=== Task material ===
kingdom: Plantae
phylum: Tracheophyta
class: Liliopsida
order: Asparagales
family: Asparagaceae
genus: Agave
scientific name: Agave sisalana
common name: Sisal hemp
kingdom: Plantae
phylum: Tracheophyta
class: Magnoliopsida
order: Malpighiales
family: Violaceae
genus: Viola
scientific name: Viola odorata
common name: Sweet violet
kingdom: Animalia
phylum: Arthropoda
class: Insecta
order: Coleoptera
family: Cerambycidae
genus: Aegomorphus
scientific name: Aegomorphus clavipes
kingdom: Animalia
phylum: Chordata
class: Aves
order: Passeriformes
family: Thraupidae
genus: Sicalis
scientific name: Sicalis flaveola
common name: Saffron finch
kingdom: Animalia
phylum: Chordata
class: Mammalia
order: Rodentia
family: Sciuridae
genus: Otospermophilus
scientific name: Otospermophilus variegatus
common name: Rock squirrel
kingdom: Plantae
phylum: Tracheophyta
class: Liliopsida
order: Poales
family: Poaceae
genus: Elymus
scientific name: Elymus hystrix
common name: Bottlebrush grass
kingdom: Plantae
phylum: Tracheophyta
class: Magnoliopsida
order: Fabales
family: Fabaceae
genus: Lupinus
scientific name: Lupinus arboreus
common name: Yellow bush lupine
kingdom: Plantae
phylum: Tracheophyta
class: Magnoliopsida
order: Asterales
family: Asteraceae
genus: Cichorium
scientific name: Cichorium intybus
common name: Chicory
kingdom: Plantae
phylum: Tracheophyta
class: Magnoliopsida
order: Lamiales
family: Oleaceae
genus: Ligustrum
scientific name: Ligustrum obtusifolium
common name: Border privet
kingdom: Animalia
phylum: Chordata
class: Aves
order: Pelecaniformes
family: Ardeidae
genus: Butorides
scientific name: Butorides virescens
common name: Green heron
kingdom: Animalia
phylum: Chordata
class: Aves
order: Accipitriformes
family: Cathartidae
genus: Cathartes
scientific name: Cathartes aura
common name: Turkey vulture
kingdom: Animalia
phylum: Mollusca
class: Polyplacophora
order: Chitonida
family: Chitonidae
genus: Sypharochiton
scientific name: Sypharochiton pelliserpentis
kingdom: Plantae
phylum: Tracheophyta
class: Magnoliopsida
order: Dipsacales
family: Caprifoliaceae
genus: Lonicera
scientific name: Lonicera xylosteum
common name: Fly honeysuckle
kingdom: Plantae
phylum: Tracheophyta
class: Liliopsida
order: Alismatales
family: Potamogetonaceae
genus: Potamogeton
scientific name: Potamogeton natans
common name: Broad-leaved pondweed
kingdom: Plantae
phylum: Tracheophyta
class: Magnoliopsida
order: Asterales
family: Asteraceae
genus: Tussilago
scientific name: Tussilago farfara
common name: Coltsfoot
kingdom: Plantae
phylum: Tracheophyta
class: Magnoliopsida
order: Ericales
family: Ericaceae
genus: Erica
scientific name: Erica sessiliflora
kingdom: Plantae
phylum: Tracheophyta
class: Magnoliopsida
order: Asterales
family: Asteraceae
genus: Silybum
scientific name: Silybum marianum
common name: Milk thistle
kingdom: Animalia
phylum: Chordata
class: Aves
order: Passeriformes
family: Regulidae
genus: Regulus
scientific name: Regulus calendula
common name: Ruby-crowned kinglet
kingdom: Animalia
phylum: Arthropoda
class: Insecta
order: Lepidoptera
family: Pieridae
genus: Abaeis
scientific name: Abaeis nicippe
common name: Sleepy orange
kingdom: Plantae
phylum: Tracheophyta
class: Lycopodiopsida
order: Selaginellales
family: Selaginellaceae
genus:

=== What is asked ===
Please reproduce the data above, substituting "vernacular name" for every "common name" and changing nothing else.

=== Response to this exercise ===
kingdom: Plantae
phylum: Tracheophyta
class: Liliopsida
order: Asparagales
family: Asparagaceae
genus: Agave
scientific name: Agave sisalana
vernacular name: Sisal hemp
kingdom: Plantae
phylum: Tracheophyta
class: Magnoliopsida
order: Malpighiales
family: Violaceae
genus: Viola
scientific name: Viola odorata
vernacular name: Sweet violet
kingdom: Animalia
phylum: Arthropoda
class: Insecta
order: Coleoptera
family: Cerambycidae
genus: Aegomorphus
scientific name: Aegomorphus clavipes
kingdom: Animalia
phylum: Chordata
class: Aves
order: Passeriformes
family: Thraupidae
genus: Sicalis
scientific name: Sicalis flaveola
vernacular name: Saffron finch
kingdom: Animalia
phylum: Chordata
class: Mammalia
order: Rodentia
family: Sciuridae
genus: Otospermophilus
scientific name: Otospermophilus variegatus
vernacular name: Rock squirrel
kingdom: Plantae
phylum: Tracheophyta
class: Liliopsida
order: Poales
family: Poaceae
genus: Elymus
scientific name: Elymus hystrix
vernacular name: Bottlebrush grass
kingdom: Plantae
phylum: Tracheophyta
class: Magnoliopsida
order: Fabales
family: Fabaceae
genus: Lupinus
scientific name: Lupinus arboreus
vernacular name: Yellow bush lupine
kingdom: Plantae
phylum: Tracheophyta
class: Magnoliopsida
order: Asterales
family: Asteraceae
genus: Cichorium
scientific name: Cichorium intybus
vernacular name: Chicory
kingdom: Plantae
phylum: Tracheophyta
class: Magnoliopsida
order: Lamiales
family: Oleaceae
genus: Ligustrum
scientific name: Ligustrum obtusifolium
vernacular name: Border privet
kingdom: Animalia
phylum: Chordata
class: Aves
order: Pelecaniformes
family: Ardeidae
genus: Butorides
scientific name: Butorides virescens
vernacular name: Green heron
kingdom: Animalia
phylum: Chordata
class: Aves
order: Accipitriformes
family: Cathartidae
genus: Cathartes
scientific name: Cathartes aura
vernacular name: Turkey vulture
kingdom: Animalia
phylum: Mollusca
class: Polyplacophora
order: Chitonida
family: Chitonidae
genus: Sypharochiton
scientific name: Sypharochiton pelliserpentis
kingdom: Plantae
phylum: Tracheophyta
class: Magnoliopsida
order: Dipsacales
family: Caprifoliaceae
genus: Lonicera
scientific name: Lonicera xylosteum
vernacular name: Fly honeysuckle
kingdom: Plantae
phylum: Tracheophyta
class: Liliopsida
order: Alismatales
family: Potamogetonaceae
genus: Potamogeton
scientific name: Potamogeton natans
vernacular name: Broad-leaved pondweed
kingdom: Plantae
phylum: Tracheophyta
class: Magnoliopsida
order: Asterales
family: Asteraceae
genus: Tussilago
scientific name: Tussilago farfara
vernacular name: Coltsfoot
kingdom: Plantae
phylum: Tracheophyta
class: Magnoliopsida
order: Ericales
family: Ericaceae
genus: Erica
scientific name: Erica sessiliflora
kingdom: Plantae
phylum: Tracheophyta
class: Magnoliopsida
order: Asterales
family: Asteraceae
genus: Silybum
scientific name: Silybum marianum
vernacular name: Milk thistle
kingdom: Animalia
phylum: Chordata
class: Aves
order: Passeriformes
family: Regulidae
genus: Regulus
scientific name: Regulus calendula
vernacular name: Ruby-crowned kinglet
kingdom: Animalia
phylum: Arthropoda
class: Insecta
order: Lepidoptera
family: Pieridae
genus: Abaeis
scientific name: Abaeis nicippe
vernacular name: Sleepy orange
kingdom: Plantae
phylum: Tracheophyta
class: Lycopodiopsida
order: Selaginellales
family: Selaginellaceae
genus:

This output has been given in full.